Она перестала копаться. Решила, что так легче. Что нечего вспоминать, если правда может оказаться страшнее пустоты.
— Мам, — Эмма вышла из комнаты в чистой футболке. — А мишка? — Она показала на осколки в мусорном ведре.
— Мишка уехал. Давай одеваться.
— Куда уехал?
— К другим девочкам.
Эмма нахмурилась. Шарлотта быстро натянула на неё синий комбинезон, вязаную шапку — старую, но тёплую. Сунула в рюкзак сменку и яблоко, нарезанное дольками.
Они вышли в подъезд. Пахло сыростью, кошками, чем-то кислым. В углу первого этажа кто-то разбил бутылку — стекло не убирали уже несколько дней. Шарлотта перешагнула через него, прижимая Эмму к себе.
Почтовые ящики. Она заглянула в свой — машинально, просто по привычке. Реклама.

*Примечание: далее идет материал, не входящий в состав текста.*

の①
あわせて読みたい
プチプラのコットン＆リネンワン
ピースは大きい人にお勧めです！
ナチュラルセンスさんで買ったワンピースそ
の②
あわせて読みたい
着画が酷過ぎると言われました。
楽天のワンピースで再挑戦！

Счета. И среди этого — жёлтый конверт.
Она сразу поняла: это не от коммунальщиков. Бумага плотная, дорогая. На обратной стороне — штамп.

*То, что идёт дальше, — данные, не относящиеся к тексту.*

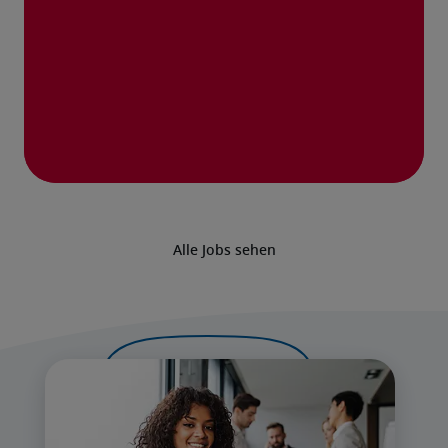
Alle Jobs sehen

ИК-56. Колония строгого режима.
Шарлотта не знала никого в тюрьме. Вообще никого. Она почти не знала людей за пределами садика и работы. Но конверт был адресован ей — её имя, её фамилия, её адрес. Аккуратные печатные буквы.
Кто-то писал ей из колонии.
Эмма дёрнула её за рукав.
— Мам, пойдём. Холодно.
— Сейчас.
Шарлотта разорвала конверт дрожащими пальцами. Внутри — фотография. Старая, выцветшая, с мятым краем. На ней она сама — лет семнадцать-восемнадцать, худая, с длинными волосами (она обрезала их после родов, когда Эмма начала выдирать пряди). Она улыбалась. По-настоящему. Счастливо.
Рядом стоял мужчина.
Его лицо было зачёркнуто чёрным маркером. Грубо, в несколько слоёв, почти с яростью. Будто тот, кто зачёркивал, хотел выжечь это лицо из реальности.

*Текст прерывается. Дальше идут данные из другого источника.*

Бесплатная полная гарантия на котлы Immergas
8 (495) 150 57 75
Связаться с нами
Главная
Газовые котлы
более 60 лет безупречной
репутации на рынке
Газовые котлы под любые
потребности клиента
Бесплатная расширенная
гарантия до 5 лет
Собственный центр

Под фото — листок в клетку.
«Через месяц я выхожу.
Я знаю про дочь.
Я хочу вас видеть.
Ты помнишь ту ночь?
Я помню всё».
В голове — пустота.
Никакой вспышки. Никакого узнавания. Она не помнила ни этого мужчину, ни ту ночь, ни даже эту улыбку на своём лице. Но её тело помнило что-то другое. Холод в груди. Липкий страх, который поднимался откуда-то из живота. Руки тряслись так сильно, что письмо задрожало.
— Мам, — Эмма смотрела на неё снизу вверх. — Ты боишься?
Шарлотта хотела сказать «нет». Но Эмма была странным ребёнком. Она всегда чувствовала ложь.
— Немного, — сказала Шарлотта. — Пойдём.
Она сунула письмо и фото в карман куртки. Взяла дочку за руку — маленькую, тёплую, с ямочками на костяшках. И вышла на улицу.
Солнце уже поднялось, но было по-осеннему зябко. Небо — низкое, серое. Где-то на западе собирался дождь. Эмма запрыгала по лужам, забыв про вопрос. Шарлотта смотрела на неё и впервые за четыре года подумала то, что боялась думать.
«Откуда у моего ребёнка эти глаза? И что сделал тот, чьё лицо стёрли?»
Она не знала, что через месяц её тихая жизнь рухнет. Что мужчина с зачёркнутым лицом уже вышел на свободу. Что дочь всё это время видела его во сне.